» **Supplied material**:

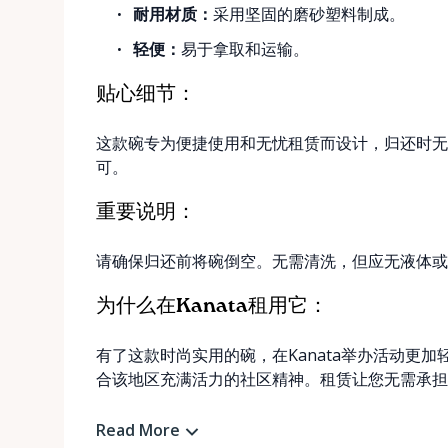
耐用材质：
采用坚固的磨砂塑料制成。
轻便：
易于拿取和运输。
贴心细节：
这款碗专为便捷使用和无忧租赁而设计，归还时无
可。
重要说明：
请确保归还前将碗倒空。无需清洗，但应无液体或
为什么在Kanata租用它：
有了这款时尚实用的碗，在Kanata举办活动更
合该地区充满活力的社区精神。租赁让您无需承担
Read More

» **Task statement**: Output the material word for word. Pictures do not go in.

» **Worked solution**:
耐用材质：
采用坚固的磨砂塑料制成。
轻便：
易于拿取和运输。
贴心细节：
这款碗专为便捷使用和无忧租赁而设计，归还时无
可。
重要说明：
请确保归还前将碗倒空。无需清洗，但应无液体或
为什么在Kanata租用它：
有了这款时尚实用的碗，在Kanata举办活动更
合该地区充满活力的社区精神。租赁让您无需承担
Read More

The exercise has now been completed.